Of the entries below, return exactly those lines that fall between the one containing "7 scene objects are enumerated below." and the one containing "floor lamp | 2.63 +0.15", the two end lines included.

^^^^

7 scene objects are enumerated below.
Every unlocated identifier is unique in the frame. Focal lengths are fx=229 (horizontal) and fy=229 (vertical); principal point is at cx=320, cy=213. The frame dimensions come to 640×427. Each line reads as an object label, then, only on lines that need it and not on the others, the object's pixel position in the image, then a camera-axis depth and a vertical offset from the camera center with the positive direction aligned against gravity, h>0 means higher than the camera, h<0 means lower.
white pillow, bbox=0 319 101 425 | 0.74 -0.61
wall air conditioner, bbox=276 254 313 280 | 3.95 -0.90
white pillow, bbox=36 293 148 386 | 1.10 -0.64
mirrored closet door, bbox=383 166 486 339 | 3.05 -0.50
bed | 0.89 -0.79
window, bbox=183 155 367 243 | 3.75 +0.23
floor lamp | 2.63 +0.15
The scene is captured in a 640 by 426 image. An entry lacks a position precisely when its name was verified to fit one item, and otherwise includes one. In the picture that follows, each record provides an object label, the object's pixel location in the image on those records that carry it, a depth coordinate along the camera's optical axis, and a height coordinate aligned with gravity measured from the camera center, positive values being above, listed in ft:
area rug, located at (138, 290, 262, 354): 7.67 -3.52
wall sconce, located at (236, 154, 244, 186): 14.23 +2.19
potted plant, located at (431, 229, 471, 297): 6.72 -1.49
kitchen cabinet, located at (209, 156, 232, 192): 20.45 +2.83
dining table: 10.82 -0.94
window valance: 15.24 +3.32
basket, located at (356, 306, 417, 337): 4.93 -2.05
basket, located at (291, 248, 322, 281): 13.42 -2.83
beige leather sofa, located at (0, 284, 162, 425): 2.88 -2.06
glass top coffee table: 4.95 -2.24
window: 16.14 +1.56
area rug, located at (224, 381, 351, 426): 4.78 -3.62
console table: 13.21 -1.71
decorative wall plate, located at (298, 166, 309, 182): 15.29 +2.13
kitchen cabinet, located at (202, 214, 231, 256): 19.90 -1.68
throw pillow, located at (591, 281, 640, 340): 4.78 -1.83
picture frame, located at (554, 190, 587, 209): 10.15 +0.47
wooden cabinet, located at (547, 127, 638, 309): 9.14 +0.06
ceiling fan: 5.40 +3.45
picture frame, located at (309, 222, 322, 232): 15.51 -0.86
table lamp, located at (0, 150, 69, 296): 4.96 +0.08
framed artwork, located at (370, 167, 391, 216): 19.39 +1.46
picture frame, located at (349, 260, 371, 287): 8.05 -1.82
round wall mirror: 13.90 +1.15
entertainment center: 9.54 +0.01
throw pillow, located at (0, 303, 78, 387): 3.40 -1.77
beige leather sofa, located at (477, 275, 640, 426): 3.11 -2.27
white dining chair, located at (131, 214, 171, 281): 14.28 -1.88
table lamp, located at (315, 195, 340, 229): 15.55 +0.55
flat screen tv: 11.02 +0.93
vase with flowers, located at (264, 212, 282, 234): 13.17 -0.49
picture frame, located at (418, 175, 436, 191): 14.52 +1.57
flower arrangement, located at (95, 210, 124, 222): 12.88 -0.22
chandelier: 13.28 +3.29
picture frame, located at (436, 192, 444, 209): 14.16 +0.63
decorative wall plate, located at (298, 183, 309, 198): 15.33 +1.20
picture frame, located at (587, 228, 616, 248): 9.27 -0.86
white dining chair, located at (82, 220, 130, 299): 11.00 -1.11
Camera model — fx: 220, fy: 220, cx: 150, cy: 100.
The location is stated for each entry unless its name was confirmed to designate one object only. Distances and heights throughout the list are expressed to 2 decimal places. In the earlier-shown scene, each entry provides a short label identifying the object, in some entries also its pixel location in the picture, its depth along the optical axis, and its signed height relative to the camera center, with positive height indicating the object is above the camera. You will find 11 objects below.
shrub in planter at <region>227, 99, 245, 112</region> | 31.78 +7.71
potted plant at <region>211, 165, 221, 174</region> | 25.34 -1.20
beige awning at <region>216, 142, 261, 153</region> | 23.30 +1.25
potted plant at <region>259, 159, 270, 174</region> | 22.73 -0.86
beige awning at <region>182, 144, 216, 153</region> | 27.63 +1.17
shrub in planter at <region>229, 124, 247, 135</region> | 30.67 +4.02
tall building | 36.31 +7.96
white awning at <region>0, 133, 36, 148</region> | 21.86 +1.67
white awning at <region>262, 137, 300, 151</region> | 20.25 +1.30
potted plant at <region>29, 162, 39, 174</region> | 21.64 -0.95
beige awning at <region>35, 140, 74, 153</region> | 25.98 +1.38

^^^^

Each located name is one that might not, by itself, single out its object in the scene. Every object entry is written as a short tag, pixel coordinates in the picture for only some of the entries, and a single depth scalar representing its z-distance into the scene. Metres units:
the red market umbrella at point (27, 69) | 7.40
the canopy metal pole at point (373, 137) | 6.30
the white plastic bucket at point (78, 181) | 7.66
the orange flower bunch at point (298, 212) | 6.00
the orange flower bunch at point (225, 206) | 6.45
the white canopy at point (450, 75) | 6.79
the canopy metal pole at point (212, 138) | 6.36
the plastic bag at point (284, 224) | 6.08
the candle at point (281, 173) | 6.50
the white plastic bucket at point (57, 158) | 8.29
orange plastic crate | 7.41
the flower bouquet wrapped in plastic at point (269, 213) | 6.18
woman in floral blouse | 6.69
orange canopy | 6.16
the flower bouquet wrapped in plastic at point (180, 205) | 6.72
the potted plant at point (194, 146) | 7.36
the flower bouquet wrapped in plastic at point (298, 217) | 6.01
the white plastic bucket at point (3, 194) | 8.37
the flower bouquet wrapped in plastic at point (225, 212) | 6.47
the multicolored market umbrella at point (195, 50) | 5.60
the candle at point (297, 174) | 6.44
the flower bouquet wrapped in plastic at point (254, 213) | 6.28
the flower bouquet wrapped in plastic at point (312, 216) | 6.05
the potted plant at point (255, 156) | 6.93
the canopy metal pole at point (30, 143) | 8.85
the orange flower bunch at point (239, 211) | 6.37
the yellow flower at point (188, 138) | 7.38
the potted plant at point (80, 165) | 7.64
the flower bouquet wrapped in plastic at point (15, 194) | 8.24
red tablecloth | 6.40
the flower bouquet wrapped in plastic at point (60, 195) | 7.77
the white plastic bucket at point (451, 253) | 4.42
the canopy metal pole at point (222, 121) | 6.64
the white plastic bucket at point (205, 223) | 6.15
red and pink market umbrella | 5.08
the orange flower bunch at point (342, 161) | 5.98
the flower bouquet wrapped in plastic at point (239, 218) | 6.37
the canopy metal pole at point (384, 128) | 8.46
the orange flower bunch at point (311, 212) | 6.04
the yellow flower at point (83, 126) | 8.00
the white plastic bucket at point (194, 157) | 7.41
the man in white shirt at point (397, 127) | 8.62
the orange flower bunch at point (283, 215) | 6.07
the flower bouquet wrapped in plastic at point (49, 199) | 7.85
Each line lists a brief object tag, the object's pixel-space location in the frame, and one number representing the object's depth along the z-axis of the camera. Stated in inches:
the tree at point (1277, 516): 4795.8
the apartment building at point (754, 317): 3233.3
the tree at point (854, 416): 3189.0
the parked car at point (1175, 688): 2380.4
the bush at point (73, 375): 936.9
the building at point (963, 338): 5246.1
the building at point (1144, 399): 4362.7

^^^^

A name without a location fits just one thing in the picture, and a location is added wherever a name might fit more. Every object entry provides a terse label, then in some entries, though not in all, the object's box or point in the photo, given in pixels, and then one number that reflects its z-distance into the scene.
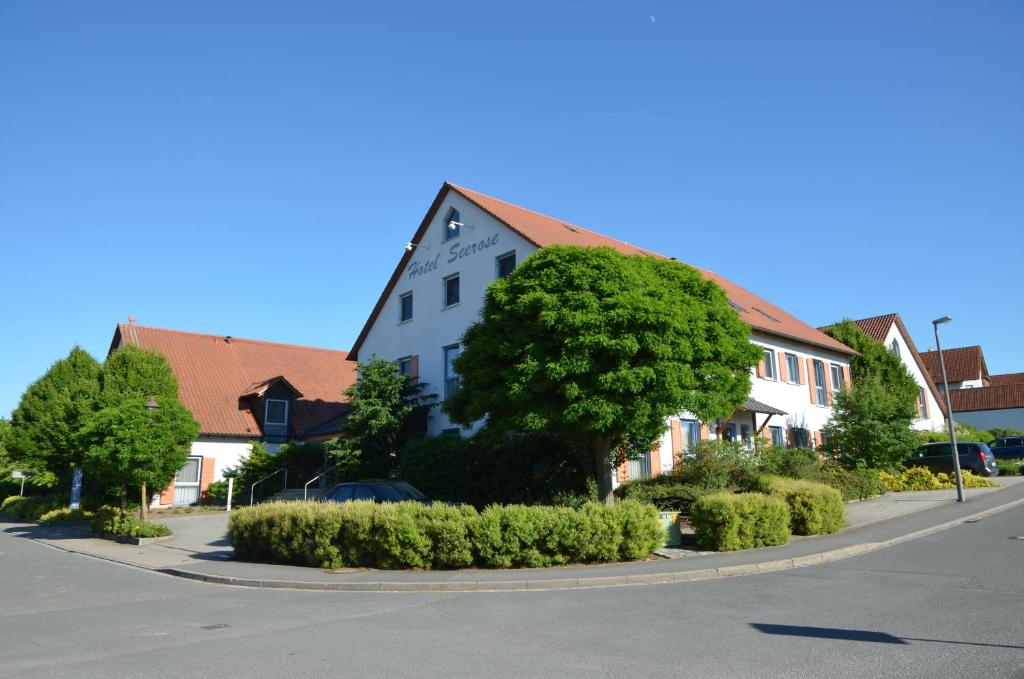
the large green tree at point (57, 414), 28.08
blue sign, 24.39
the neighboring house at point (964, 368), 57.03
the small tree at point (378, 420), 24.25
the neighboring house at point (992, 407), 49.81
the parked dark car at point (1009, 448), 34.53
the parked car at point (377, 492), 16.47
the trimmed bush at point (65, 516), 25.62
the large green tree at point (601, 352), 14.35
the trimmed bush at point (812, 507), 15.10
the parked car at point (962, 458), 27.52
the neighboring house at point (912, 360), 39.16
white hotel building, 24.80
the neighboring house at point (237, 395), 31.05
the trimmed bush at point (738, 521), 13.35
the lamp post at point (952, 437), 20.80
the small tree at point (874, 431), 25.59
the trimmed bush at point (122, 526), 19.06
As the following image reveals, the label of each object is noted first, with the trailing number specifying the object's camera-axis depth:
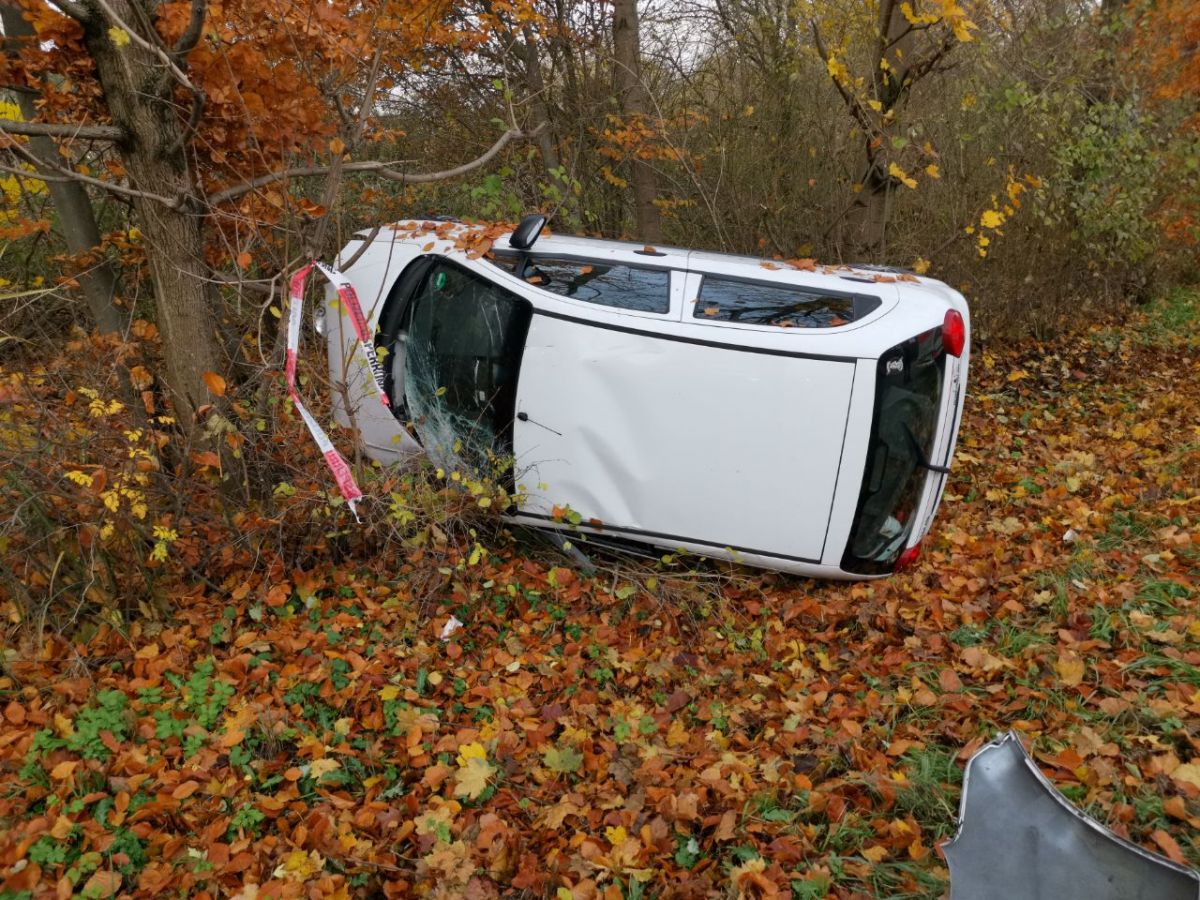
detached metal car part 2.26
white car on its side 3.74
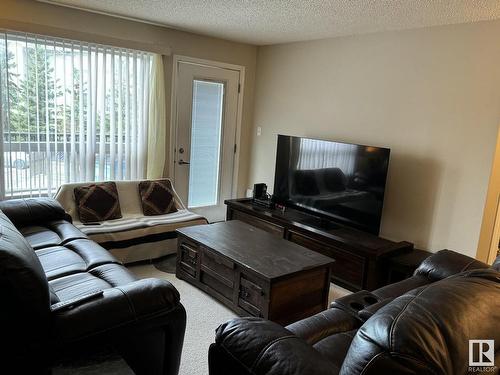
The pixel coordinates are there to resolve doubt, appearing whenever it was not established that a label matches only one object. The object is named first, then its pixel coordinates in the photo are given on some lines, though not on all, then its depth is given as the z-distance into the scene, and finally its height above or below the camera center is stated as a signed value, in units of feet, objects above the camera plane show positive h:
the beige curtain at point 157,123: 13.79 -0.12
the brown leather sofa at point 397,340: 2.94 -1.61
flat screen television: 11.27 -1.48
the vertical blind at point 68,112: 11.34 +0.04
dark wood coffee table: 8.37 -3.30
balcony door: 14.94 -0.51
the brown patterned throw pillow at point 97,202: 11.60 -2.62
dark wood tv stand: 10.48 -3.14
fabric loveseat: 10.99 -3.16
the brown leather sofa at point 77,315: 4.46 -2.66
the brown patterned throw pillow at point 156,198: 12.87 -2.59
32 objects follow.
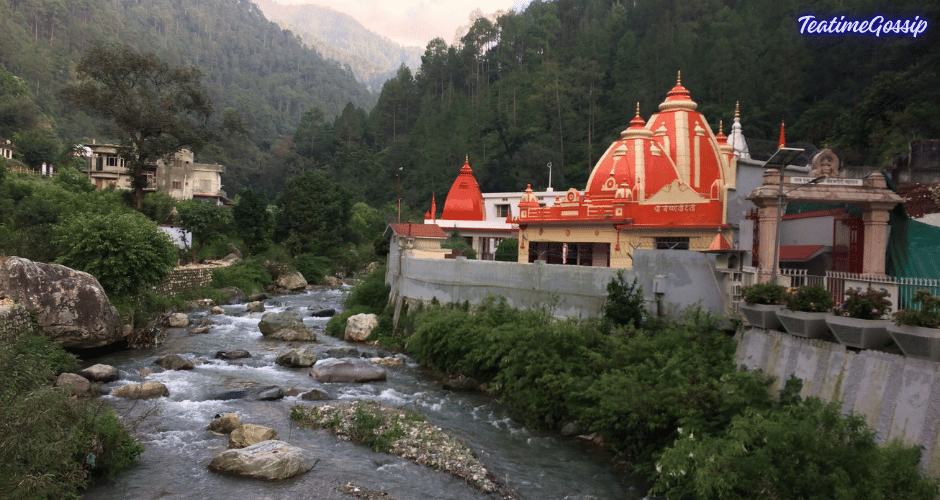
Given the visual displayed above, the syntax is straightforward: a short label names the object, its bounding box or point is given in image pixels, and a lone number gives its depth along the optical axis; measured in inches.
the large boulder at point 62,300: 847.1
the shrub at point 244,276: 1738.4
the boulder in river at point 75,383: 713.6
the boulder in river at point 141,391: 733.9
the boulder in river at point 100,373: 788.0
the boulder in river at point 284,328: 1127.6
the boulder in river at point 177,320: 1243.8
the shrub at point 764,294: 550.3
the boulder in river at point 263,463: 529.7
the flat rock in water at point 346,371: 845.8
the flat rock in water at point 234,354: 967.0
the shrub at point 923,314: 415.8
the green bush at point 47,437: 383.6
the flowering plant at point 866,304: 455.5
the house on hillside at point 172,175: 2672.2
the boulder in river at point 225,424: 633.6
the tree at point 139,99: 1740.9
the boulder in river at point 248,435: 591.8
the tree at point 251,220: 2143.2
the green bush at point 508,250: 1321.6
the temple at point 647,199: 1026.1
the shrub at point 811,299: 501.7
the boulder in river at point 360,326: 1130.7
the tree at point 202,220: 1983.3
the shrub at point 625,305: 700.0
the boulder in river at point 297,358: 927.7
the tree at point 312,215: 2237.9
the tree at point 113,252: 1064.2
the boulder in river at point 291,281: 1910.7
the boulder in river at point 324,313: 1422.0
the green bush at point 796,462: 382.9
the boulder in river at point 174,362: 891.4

^^^^

→ **Response to the task**:
7 scene objects are enumerated below.
Every unlocated identifier is unique in the frame. Focal lengths are fx=229 (horizontal) and fy=229 (vertical); principal point is at cx=320, cy=213. The frame dimensions come to 640×427. Each line reads as an object label, then, only on lines that need it and not on the others, the object's pixel position in the image, then a camera-axis depth and a vertical offset from the camera center with the positive direction aligned against gravity, h>0 means higher than the camera, h<0 means lower.
white pillow, bbox=0 319 101 425 | 0.74 -0.61
wall air conditioner, bbox=276 254 313 280 | 3.95 -0.90
white pillow, bbox=36 293 148 386 | 1.10 -0.64
mirrored closet door, bbox=383 166 486 339 | 3.05 -0.50
bed | 0.89 -0.79
window, bbox=183 155 367 243 | 3.75 +0.23
floor lamp | 2.63 +0.15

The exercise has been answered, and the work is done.